In einem weiteren Projekt ging es um die Anonymisierung von Videodaten, die von Überwachungskameras an öffentlichen Plätzen aufgenommen wurden. Der Algorithmus hatte zunächst die Aufgabe, sensible Daten in den Videobildern zu erkennen, etwa Autokennzeichen oder die Gesichter von Passanten. Im nächsten Schritt musste die KI diese kritischen Bereiche in jedem Einzelbild unkenntlich machen. Da die Autos und Menschen in Bewegung waren, musste der Algorithmus ihnen über die gesamte Videosequenz folgen können. Möglich war dies dank Methoden des maschinellen Lernens.

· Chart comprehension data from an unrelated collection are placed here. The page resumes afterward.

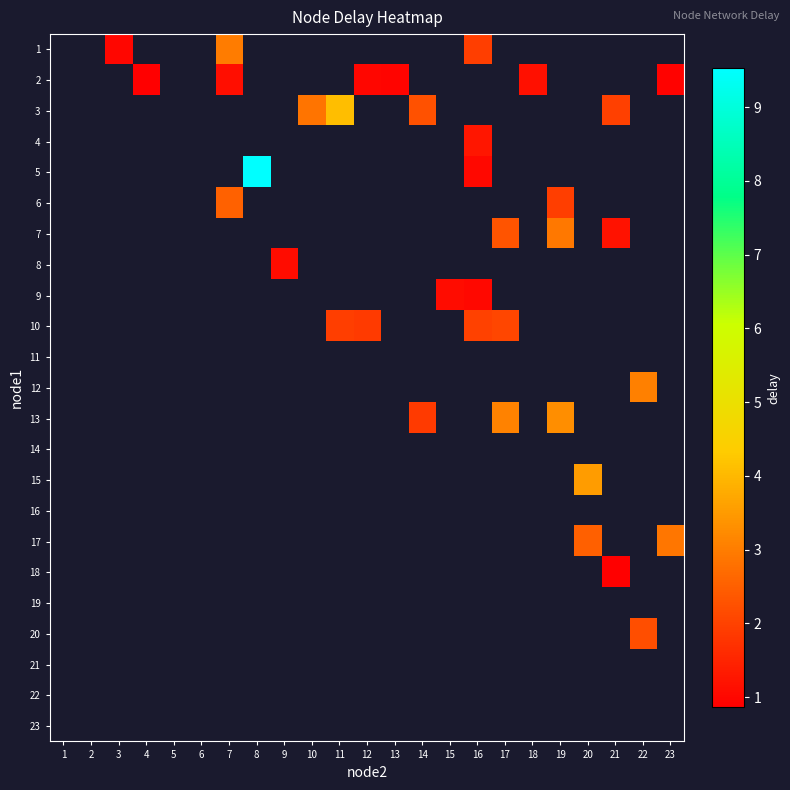

The 9 series shows 1.1 at 15. True or false?

True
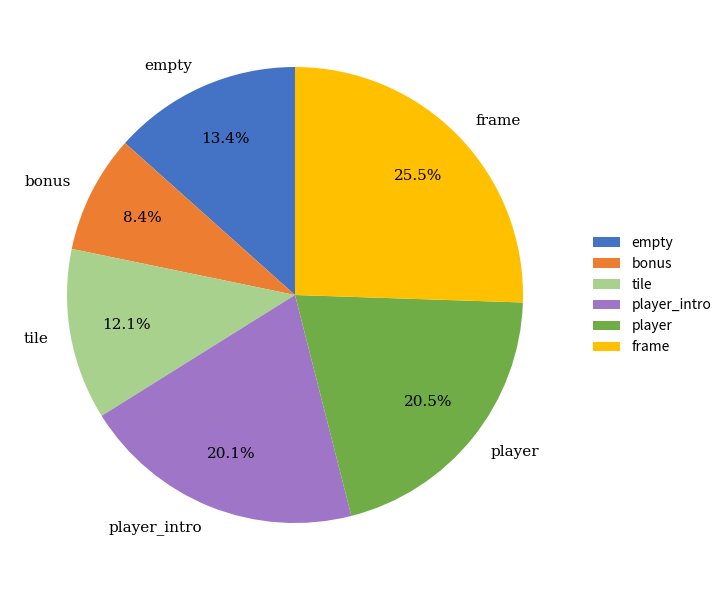

To the nearest percent, what is the combined percentage of tile and frame?

38%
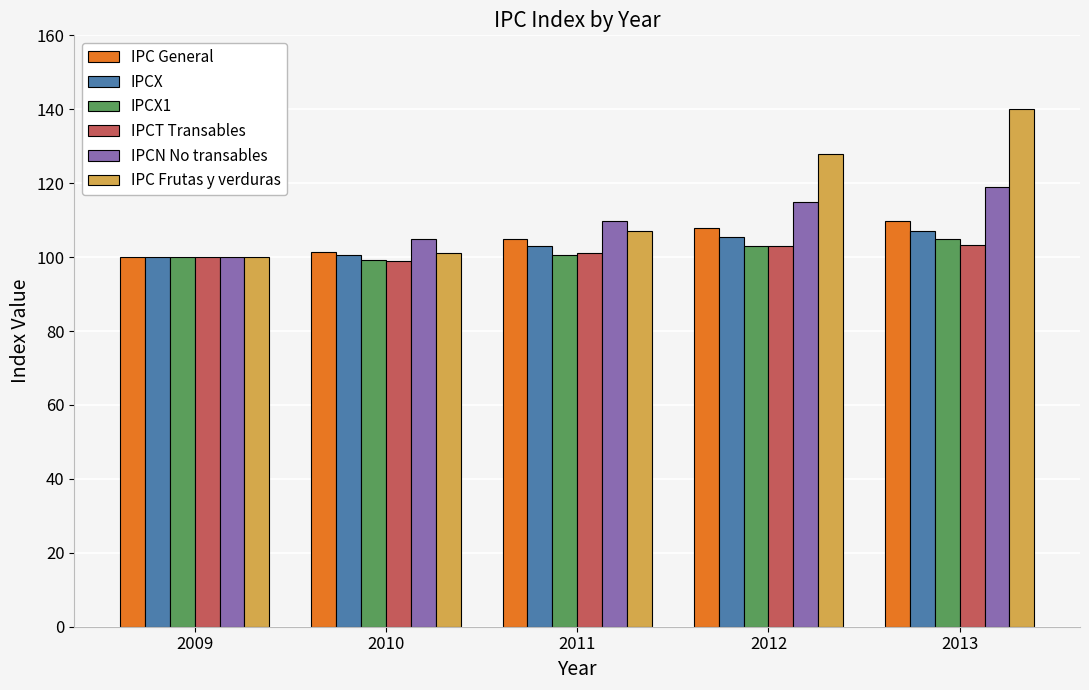

What is the difference between the maximum and second lowest values in the IPCN No transables series?

14.1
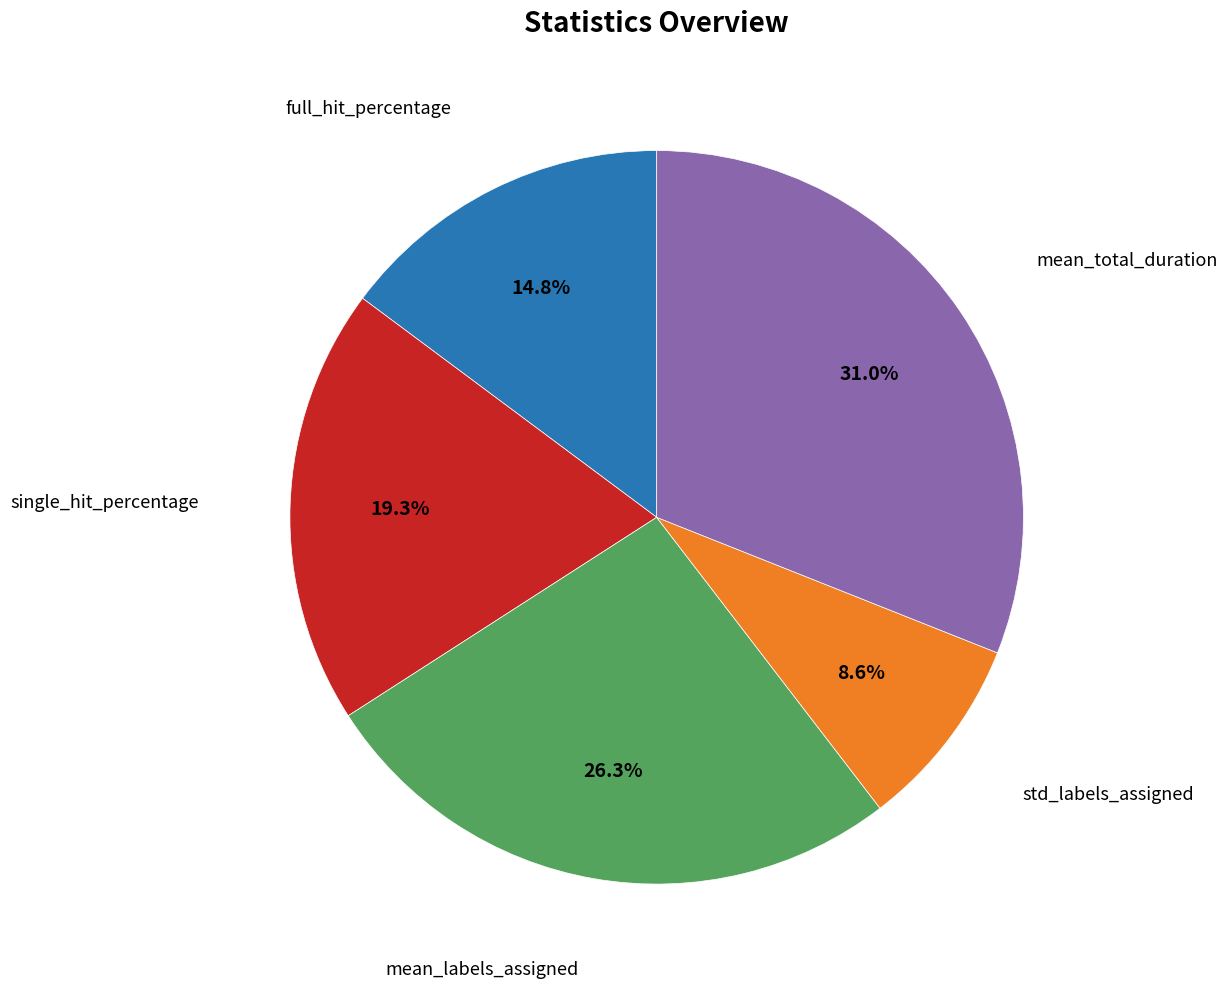

Count the number of slices in the pie.

5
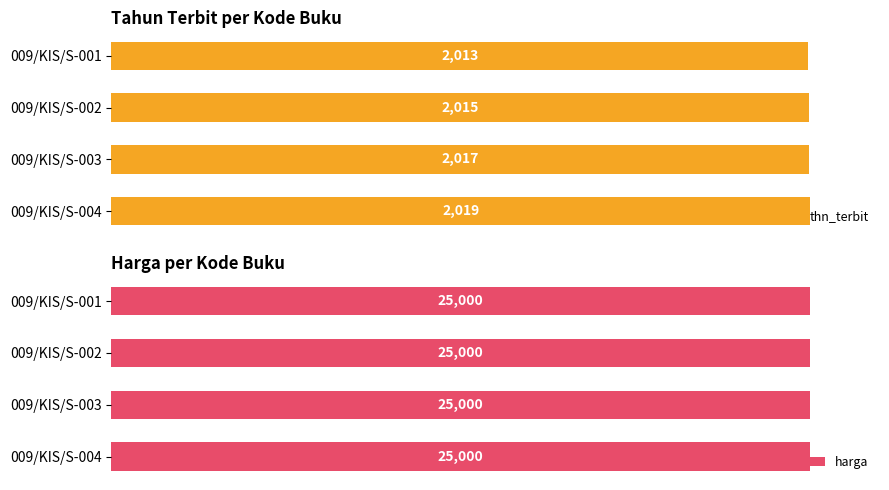

At which label is thn_terbit closest to 2016?

009/KIS/S-002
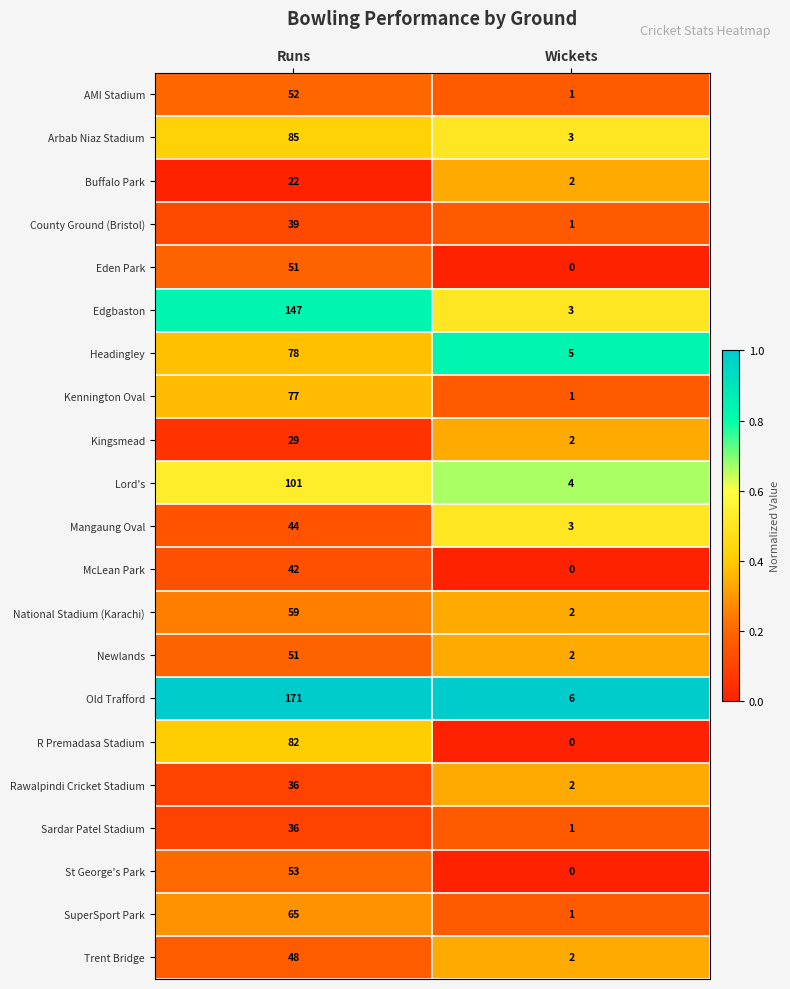

What is the difference between the maximum and minimum values in the St George's Park series?

53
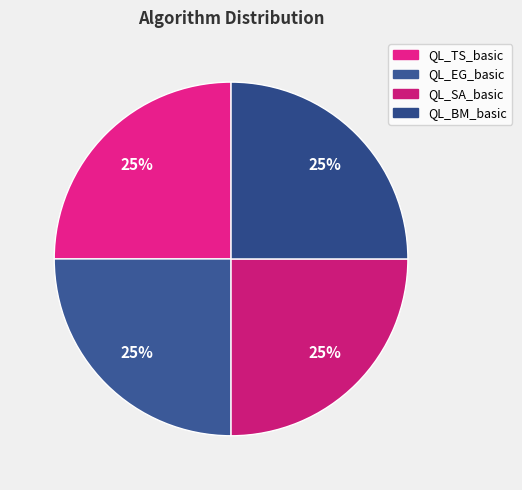

Count the number of slices in the pie.

4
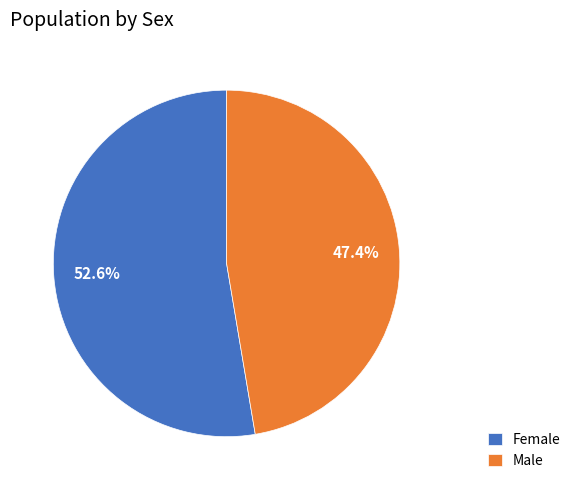

True or false: Male accounts for 55% of the total.

False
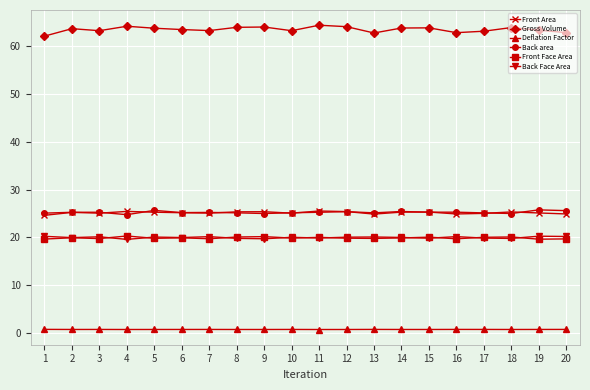

What is the difference between the second highest and second lowest values in the Front Face Area series?

0.5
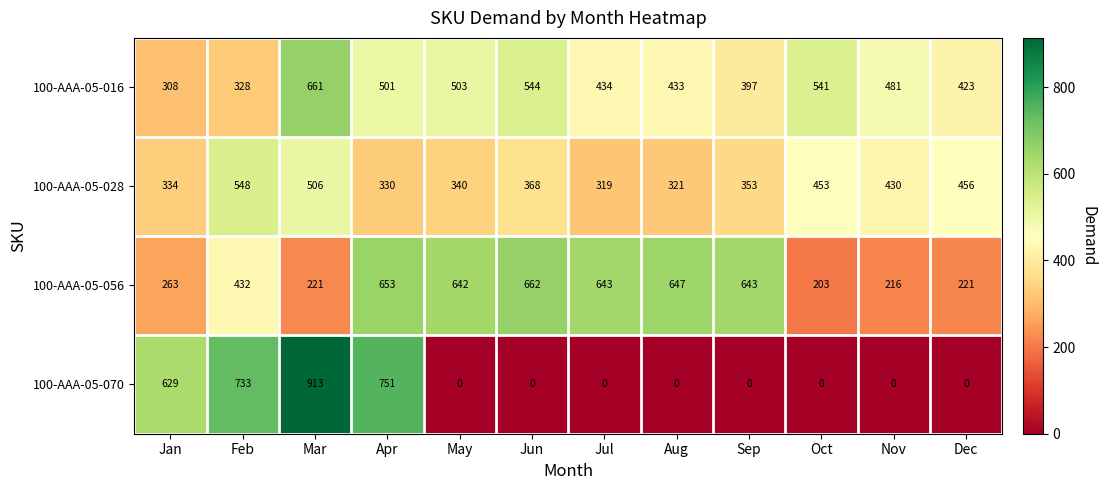

The 100-AAA-05-016 series shows 397 at Sep. True or false?

True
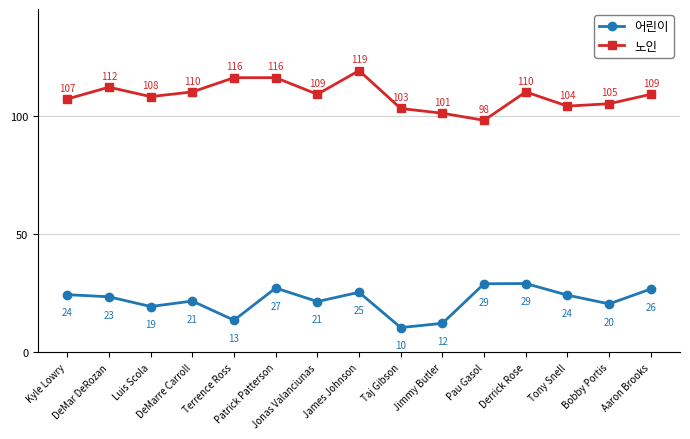

Between Kyle Lowry and Bobby Portis, which series saw the biggest shift?

어린이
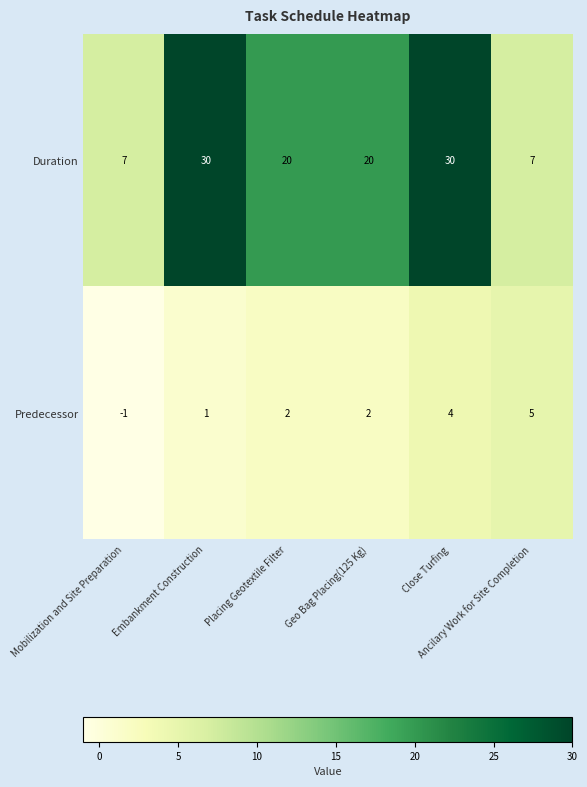

Which series has the widest spread of values?

Duration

„Darüber hinaus wirken wir weltweit in Arbeitsgruppen mit, die Standards für den Test und die Zertifizierung von Algorithmen erarbeiten“, sagt DEKRA Experte Valero. „Immer mehr Länder arbeiten an einer umfassenden Regulierung, etwa die EU, die USA, Japan oder Großbritannien. Besonders die EU nimmt hier eine Vorreiterrolle ein.“ Dort wird der sogenannte AI Act derzeit zwischen Kommission, Parlament und Mitgliedsstaaten verhandelt. Mit seiner Verabschiedung ist frühestens Ende dieses Jahres zu rechnen. Daran schließt sich dann die Umsetzungsphase in nationales Recht an. Der existierende Entwurf sieht eine Einteilung der Algorithmen in verschiedene Risikokategorien vor. Damit einhergehen sollen abgestufte Transparenz-, Qualitäts- und Risikomanagementpflichten. Bei der praktischen Umsetzung in den Unternehmen wird die Prüf- und Sicherheits-Expertise von DEKRA gefragt sein.